Weiss, a Cherry Hill native who's raising her family in Montgomery County, was horrified to make the discovery while in her kitchen Monday. She called Wegmans; she posted an outraged, homemade video showing her discovery on a prominent Main Line Facebook page, and, after I reached out, agreed to talk to me, too.

Her message — and I couldn't agree with her more on it:  "I don't care if you're pro-life or pro-choice; I care about the fact that you're invading my privacy. When you're sticking it in my face in a box of diapers, now I don't have a choice. I have to look at it."

Sadly, she wasn't the only one hit by this appalling act of misguided advocacy.

A spokesperson for the Rochester, N.Y.-based chain of family-owned stores told me Tuesday this was not an isolated incident — and they are investigating.

"Over the weekend, there was one other customer who had a similar experience (different product) purchased at the King of Prussia store, followed by the customer you spoke with," spokeswoman Jo Natale told me by email.
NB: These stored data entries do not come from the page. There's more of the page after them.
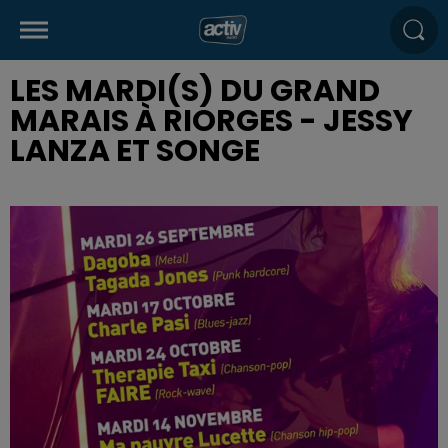
LES MARDI(S) DU GRAND
MARAIS À RIORGES - JESSY
LANZA ET SONGE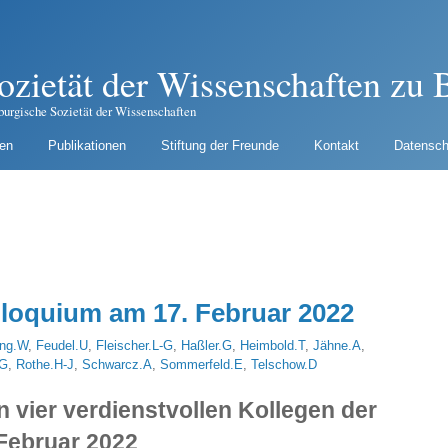
ozietät der Wissenschaften zu B
burgische Sozietät der Wissenschaften
gen
Publikationen
Stiftung der Freunde
Kontakt
Datensch
loquium am 17. Februar 2022
ing.W
,
Feudel.U
,
Fleischer.L-G
,
Haßler.G
,
Heimbold.T
,
Jähne.A
,
.G
,
Rothe.H-J
,
Schwarcz.A
,
Sommerfeld.E
,
Telschow.D
 vier verdienstvollen Kollegen der
 Februar 2022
She said that store employees "immediately scoured the shelves," after which they found "approximately 10 similar cards tucked in a variety of products on the grocery shelves."

As of Tuesday morning, Natale said, "we have no idea who is doing this, but our asset protection team is investigating to determine what our next steps should be."
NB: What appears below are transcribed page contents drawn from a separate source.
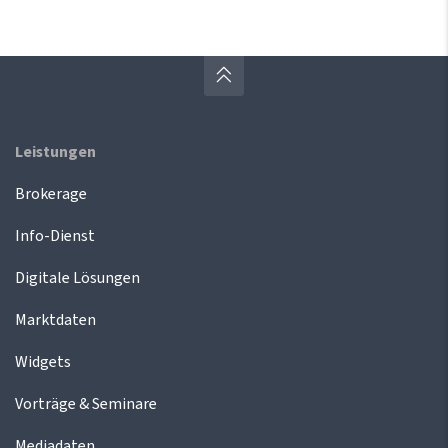
Leistungen
Brokerage
Info-Dienst
Digitale Lösungen
Marktdaten
Widgets
Vorträge & Seminare
Mediadaten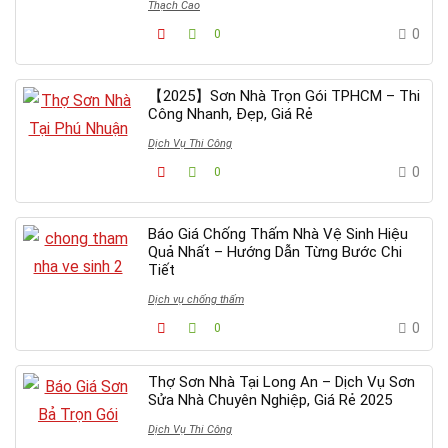
Thạch Cao
0
0
【2025】Sơn Nhà Trọn Gói TPHCM – Thi
Công Nhanh, Đẹp, Giá Rẻ
Dịch Vụ Thi Công
0
0
Báo Giá Chống Thấm Nhà Vệ Sinh Hiệu
Quả Nhất – Hướng Dẫn Từng Bước Chi
Tiết
Dịch vụ chống thấm
0
0
Thợ Sơn Nhà Tại Long An – Dịch Vụ Sơn
Sửa Nhà Chuyên Nghiệp, Giá Rẻ 2025
Dịch Vụ Thi Công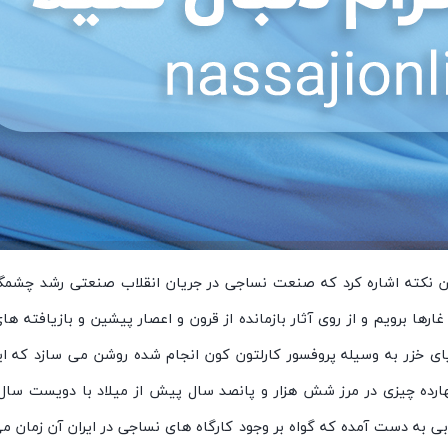
 این نکته اشاره کرد که صنعت نساجی در جریان انقلاب صنعتی رشد چش
رها برویم و از روی آثار بازمانده از قرون و اعصار پیشین و بازیافته ه
ریای خزر به وسیله پروفسور کارلتون کون انجام شده روشن می سازد که ای
ن چهارده چیزی در مرز شش هزار و پانصد سال پیش از میلاد با دویست 
ابی به دست آمده که گواه بر وجود کارگاه های نساجی در ایران آن زمان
No other store appeared to have been targeted in this way, she added.

I sent a message to the so-called abortion abolitionists whose web address was on the card in question, but I did not immediately hear back.

I had reached out to Weiss after seeing an angry post she had made on the Facebook page, Lower Merion Community Network, Monday night. She was livid — and wanted people to know what an appalling intrusion into her privacy this was.
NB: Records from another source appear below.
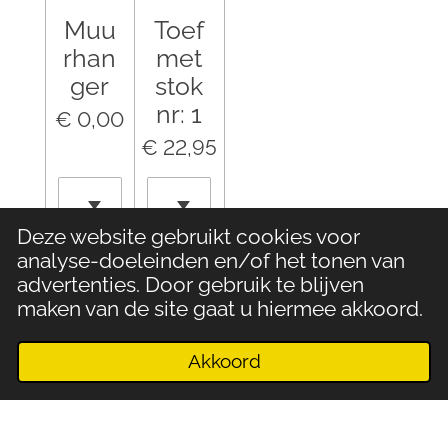
Muu
Toef
rhan
met
ger
stok
nr: 1
€ 0,00
€ 22,95
Deze website gebruikt cookies voor
analyse-doeleinden en/of het tonen van
Houd mij op de hoogte
In winkelwagen
advertenties. Door gebruik te blijven
maken van de site gaat u hiermee akkoord.
Akkoord
E-mailadres
Telefoonnummer
Kaart
Facebook
WhatsApp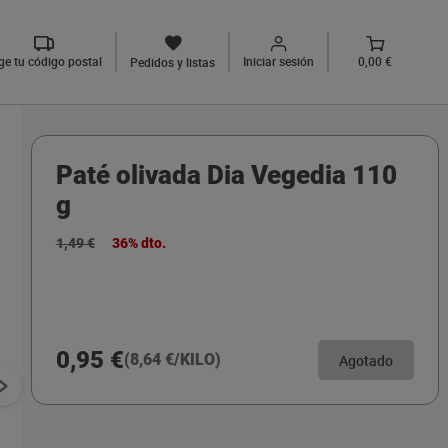
ige tu código postal
Iniciar sesión
0,00 €
Pedidos y listas
Paté olivada Dia Vegedia 110
g
1,49 €
36% dto.
0,95 €
(8,64 €/KILO)
Agotado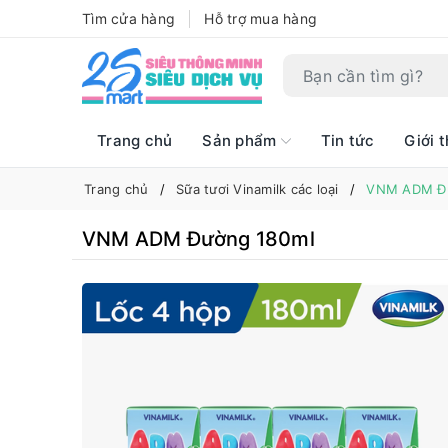
Tìm cửa hàng
Hỗ trợ mua hàng
Trang chủ
Sản phẩm
Tin tức
Giới t
Trang chủ
Sữa tươi Vinamilk các loại
VNM ADM Đư
VNM ADM Đường 180ml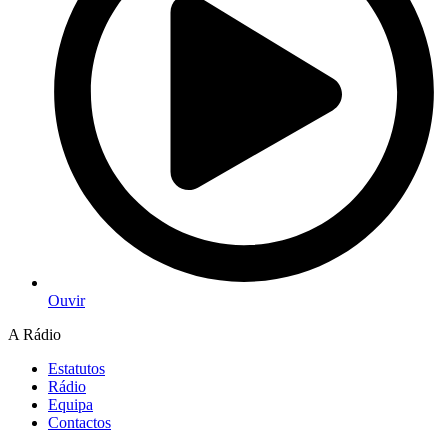
Ouvir
A Rádio
Estatutos
Rádio
Equipa
Contactos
When we met at her home earlier Tuesday, she impressed upon me that her outrage wasn't based on ideology but on the extreme tactic that this represented.

For any other person, she said, finding that card might have triggered a traumatic response. Say you'd ever lost a child during pregnancy or after childbirth; this would not have been a benign discovery.

I can't wait to hear from Wegmans as its investigation unfolds. Whatever charges are allowable under the law are in order for whoever did this.

Let me be clear, of course, that advocacy is noble and a right in this country.

Just a few days ago, Weiss was in New York City and passed a Planned Parenthood protest in the street. She had the option to walk on by — and she did, she said. But this gruesome, desperate maneuver of infiltrating your shopping cart, she said, crosses a line that no one should think is OK.

"Everybody knows somebody who's been affected by the whole pro-choice/pro-life argument, and it's never been in my face that way," she said, "until yesterday."

It's no secret to anyone that the tone of political debate in our country right now is bordering on toxic during all hours of the day and night. It's also no secret that the abortion-rights divide has been a lightning rod for decades, with opponents and supporters only more entrenched as a new Supreme Court is expected to potentially radically redraw what is and isn't allowed under federal law.

But what's not so evident — and what this Conshohocken mother has the courage to show us all — is that common decency has a voice, too. And it is only when decent people like Weiss decide to take a stand that anyone can see just how off-the-mark caustic extremism can look when it bubbles to the surface.

I'll be following this case as it unfolds. Until we know who was behind this, let's thank Weiss for not fearing the scorn of the social-media slayers. Let's thank her for producing a video of the diaper box, and the card, and posting it onto Facebook as an alert to other shoppers.

Let's thank her, above all, for showing us all the power of commonsense outrage — and having the guts to share it with the world.

If they find who did this inside a private establishment, I'd agree with the one idea that Weiss threw my way as we imagined what sort of penalty would be appropriate.

"I would just love for them to publish their face everywhere," she said. "It could be your neighbor, It could be your best friend. This would just let people know who their friends are."